__Texto de estudo__.
Os motivos do atraso da finalização do Centenário estavam diretamente relacionados ao curto prazo em que foi erguido. Havia menos de um ano que a pedra fundamental do estádio fora colocada, o que pode nos dar uma noção do tempo recorde de sua construção, proeza que exigiu trabalho redobrado, sobretudo, nas últimas três semanas quando a obra precisou ser dividida em três turnos ao longo de 24h.

Os motivos do atraso da finalização do Centenário estavam diretamente relacionados ao curto prazo em que foi erguido. Havia menos de um ano que a pedra fundamental do Estádio fora colocada, o que nos dá uma noção do tempo recorde em que o estádio foi erguido, o que exigiu trabalho redobrado, sobretudo, nas últimas três semanas de obra que  foi dividida em três turnos ao longo de 24h.

__Trechos dos dados__.
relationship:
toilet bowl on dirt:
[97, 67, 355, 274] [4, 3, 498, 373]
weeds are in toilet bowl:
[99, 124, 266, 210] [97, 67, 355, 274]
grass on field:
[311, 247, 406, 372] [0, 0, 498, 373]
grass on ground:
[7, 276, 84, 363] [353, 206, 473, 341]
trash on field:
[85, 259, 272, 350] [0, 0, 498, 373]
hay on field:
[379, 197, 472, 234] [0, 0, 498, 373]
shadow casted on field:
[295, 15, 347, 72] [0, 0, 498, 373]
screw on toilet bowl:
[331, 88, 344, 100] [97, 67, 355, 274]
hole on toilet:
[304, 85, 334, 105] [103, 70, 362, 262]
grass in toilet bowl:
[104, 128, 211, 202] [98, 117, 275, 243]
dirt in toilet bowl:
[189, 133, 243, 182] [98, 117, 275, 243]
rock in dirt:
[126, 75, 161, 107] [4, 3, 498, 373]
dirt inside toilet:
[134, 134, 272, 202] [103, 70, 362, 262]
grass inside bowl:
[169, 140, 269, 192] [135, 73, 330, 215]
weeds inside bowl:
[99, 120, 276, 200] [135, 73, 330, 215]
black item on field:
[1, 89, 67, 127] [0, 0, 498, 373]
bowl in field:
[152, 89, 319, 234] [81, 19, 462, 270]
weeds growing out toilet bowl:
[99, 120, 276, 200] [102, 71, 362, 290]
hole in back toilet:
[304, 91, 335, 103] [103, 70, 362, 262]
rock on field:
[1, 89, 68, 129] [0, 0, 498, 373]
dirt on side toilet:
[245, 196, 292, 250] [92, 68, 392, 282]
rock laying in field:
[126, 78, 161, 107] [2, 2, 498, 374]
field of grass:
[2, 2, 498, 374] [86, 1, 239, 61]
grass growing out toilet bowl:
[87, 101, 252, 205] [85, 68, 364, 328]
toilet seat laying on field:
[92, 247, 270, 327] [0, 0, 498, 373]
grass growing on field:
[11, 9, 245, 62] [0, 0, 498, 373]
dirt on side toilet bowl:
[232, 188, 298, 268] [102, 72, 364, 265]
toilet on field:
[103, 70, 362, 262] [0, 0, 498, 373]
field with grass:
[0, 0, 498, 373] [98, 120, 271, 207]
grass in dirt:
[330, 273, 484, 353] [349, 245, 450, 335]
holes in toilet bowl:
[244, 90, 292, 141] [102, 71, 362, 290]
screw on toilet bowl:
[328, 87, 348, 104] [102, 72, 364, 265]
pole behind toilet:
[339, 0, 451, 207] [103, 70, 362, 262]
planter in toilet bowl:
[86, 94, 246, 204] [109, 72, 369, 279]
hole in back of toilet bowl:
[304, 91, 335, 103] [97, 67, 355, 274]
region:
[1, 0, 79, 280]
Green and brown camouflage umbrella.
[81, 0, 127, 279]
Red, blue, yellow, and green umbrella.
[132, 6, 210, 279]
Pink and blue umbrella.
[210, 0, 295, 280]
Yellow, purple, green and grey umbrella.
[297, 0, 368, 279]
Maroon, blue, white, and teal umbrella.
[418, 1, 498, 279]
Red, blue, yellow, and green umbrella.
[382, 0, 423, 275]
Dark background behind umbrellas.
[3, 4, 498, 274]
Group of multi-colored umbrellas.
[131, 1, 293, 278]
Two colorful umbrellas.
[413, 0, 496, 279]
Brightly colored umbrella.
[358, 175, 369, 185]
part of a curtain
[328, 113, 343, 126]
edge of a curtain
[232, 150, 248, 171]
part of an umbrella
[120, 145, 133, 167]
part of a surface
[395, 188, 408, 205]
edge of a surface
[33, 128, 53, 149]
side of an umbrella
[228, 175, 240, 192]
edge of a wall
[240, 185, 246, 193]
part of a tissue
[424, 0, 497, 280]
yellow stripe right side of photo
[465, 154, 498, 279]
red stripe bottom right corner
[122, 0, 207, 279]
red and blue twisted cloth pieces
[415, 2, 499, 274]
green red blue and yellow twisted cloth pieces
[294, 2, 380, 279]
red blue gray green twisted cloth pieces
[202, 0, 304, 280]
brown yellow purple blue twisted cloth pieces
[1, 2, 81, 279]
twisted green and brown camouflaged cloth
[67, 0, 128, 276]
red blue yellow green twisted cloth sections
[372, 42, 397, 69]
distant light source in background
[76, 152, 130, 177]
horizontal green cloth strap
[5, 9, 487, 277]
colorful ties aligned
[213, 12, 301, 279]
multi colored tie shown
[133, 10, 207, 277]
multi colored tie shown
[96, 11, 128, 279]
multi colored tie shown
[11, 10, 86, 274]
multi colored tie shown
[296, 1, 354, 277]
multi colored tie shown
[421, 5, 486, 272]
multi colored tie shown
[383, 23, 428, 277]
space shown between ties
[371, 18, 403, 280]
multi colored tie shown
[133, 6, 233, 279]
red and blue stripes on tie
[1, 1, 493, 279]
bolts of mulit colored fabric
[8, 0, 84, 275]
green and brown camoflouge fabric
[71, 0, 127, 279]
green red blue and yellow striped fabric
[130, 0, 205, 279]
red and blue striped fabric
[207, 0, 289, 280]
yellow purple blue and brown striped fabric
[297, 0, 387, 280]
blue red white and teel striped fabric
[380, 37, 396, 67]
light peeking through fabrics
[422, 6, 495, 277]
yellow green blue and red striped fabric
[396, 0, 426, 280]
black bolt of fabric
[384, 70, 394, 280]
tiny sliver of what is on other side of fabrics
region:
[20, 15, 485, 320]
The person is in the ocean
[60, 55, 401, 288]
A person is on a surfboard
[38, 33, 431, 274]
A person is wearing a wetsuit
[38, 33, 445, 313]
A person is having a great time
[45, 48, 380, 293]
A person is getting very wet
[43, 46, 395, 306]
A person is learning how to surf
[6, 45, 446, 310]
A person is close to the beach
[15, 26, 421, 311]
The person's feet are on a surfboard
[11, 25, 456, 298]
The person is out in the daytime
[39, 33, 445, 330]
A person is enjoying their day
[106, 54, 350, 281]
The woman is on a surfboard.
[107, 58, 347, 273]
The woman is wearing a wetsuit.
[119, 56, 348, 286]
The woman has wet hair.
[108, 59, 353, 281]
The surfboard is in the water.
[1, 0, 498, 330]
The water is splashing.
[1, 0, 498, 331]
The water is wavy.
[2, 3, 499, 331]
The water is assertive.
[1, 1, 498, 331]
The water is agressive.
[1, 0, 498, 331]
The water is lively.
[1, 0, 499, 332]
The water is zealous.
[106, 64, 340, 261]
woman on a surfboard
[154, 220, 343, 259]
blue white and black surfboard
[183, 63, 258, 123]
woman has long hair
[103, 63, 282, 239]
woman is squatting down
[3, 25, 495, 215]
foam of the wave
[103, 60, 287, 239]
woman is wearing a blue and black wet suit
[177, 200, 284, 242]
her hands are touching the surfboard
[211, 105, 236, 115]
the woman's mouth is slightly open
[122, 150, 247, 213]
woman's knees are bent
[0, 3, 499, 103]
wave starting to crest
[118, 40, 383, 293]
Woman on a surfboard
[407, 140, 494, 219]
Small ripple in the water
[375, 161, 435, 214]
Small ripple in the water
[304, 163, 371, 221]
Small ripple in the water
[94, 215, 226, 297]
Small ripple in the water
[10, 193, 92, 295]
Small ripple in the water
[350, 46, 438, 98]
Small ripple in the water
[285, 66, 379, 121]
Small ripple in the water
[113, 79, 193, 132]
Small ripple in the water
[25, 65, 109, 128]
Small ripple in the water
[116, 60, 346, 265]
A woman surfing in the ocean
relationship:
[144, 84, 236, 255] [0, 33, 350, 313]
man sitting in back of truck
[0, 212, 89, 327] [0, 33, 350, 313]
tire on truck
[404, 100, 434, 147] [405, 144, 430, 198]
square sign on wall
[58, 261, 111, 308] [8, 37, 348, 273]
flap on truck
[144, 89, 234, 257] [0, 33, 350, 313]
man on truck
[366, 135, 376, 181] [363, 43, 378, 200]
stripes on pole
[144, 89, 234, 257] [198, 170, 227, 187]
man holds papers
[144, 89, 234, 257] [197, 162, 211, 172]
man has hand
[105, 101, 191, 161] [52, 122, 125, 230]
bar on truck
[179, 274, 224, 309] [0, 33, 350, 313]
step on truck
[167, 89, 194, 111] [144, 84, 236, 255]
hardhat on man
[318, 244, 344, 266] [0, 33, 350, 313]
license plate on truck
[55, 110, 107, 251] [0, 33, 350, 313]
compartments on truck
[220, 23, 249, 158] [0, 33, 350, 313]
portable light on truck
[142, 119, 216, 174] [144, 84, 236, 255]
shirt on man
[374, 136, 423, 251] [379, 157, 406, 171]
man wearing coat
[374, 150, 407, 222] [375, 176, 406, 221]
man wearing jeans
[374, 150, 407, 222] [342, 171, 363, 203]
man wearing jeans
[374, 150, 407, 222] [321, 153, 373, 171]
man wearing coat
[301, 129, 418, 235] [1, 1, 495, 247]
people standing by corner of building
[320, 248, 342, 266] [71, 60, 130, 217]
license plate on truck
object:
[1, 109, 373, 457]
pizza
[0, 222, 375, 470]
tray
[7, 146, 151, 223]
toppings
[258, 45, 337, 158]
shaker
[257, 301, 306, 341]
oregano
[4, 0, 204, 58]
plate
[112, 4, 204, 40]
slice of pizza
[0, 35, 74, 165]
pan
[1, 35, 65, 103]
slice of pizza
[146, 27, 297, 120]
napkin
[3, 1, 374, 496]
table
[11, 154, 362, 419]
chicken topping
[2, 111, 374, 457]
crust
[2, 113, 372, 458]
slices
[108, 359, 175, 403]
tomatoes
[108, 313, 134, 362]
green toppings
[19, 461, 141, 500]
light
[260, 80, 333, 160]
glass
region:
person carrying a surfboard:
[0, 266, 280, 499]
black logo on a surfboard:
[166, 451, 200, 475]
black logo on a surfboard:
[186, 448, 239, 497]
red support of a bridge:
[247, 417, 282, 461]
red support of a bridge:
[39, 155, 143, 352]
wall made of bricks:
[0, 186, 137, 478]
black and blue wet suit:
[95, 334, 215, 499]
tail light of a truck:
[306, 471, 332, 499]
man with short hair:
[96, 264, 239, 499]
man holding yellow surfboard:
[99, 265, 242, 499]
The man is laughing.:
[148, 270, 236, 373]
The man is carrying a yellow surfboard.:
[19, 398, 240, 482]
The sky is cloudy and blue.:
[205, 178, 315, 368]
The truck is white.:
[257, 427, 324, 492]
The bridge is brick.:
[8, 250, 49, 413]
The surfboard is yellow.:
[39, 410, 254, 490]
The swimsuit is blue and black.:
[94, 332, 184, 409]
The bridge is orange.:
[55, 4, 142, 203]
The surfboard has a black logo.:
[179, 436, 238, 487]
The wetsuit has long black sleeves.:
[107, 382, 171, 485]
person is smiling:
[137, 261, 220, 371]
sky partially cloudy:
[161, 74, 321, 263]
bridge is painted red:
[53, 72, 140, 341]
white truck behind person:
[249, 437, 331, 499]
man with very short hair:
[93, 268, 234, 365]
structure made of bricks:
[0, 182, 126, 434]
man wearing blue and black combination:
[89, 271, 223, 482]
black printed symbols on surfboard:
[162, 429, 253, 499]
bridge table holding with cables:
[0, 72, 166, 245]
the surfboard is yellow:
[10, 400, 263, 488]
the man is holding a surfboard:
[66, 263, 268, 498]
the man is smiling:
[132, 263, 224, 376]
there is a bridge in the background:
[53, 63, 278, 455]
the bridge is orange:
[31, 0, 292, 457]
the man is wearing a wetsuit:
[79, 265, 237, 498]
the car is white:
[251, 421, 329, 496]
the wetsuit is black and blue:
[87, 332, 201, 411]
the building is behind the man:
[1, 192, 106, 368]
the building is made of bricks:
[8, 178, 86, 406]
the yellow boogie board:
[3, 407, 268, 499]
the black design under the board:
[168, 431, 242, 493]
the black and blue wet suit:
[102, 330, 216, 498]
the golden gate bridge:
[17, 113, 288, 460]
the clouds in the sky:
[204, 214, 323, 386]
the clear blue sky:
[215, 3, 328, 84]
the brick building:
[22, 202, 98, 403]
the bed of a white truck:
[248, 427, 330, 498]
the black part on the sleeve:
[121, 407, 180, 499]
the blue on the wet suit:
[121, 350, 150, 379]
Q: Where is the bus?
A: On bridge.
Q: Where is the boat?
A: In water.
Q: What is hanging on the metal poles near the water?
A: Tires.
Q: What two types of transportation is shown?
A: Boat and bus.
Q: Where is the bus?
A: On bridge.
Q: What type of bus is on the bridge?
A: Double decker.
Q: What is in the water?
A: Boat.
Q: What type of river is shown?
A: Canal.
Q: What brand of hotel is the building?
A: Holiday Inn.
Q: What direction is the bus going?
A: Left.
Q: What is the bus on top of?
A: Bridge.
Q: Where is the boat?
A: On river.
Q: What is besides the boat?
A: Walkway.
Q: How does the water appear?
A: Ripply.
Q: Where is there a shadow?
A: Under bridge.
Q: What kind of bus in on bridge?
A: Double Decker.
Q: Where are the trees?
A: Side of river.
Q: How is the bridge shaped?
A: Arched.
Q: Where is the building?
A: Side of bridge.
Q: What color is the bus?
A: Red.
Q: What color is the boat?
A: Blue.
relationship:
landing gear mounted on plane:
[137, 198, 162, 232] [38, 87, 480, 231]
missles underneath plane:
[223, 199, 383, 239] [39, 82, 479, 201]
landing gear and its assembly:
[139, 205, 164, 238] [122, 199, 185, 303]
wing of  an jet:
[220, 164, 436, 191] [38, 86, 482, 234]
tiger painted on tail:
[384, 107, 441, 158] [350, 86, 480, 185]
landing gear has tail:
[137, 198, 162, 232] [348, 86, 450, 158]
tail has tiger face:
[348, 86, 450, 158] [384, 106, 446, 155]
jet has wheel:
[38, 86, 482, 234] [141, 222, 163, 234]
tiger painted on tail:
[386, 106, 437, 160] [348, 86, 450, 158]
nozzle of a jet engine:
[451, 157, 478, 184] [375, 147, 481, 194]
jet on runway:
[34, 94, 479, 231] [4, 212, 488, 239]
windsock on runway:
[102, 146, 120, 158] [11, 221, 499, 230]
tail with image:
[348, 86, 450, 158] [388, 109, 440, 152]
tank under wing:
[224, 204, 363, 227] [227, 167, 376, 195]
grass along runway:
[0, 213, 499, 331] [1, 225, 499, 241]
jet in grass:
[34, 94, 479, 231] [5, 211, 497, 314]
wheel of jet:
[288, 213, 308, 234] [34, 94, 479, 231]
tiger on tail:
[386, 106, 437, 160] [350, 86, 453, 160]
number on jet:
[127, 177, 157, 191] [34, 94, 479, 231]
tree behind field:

__Tarefas a fazer__.
**a)** Responda às perguntas abaixo com base no texto de estudo.
(i) A que estavam relacionados os motivos do atraso da finalização do Centenário?
(ii) Há quanto tempo a pedra fundamental do estádio havia sido colocada?
(iii) Em quantos turnos a obra foi dividida nas últimas três semanas?
**b)** Diga se cada afirmação abaixo está de acordo com o texto de estudo. Responda com sim ou não e cite as palavras do texto que decidem a questão.
(i) A pedra fundamental do estádio tinha sido colocada havia mais de dois anos.
(ii) Nas últimas três semanas, a obra foi dividida em três turnos ao longo de 24h.
(iii) O atraso da finalização não tinha relação com o prazo da construção.

__Respostas do exercício__.
**a)**
(i) Ao curto prazo em que o Centenário foi erguido.
(ii) Havia menos de um ano.
(iii) Em três turnos, ao longo de 24h.

**b)**
(i) Não: "Havia menos de um ano que a pedra fundamental do estádio fora colocada".
(ii) Sim: "nas últimas três semanas quando a obra precisou ser dividida em três turnos ao longo de 24h".
(iii) Não: "estavam diretamente relacionados ao curto prazo em que foi erguido".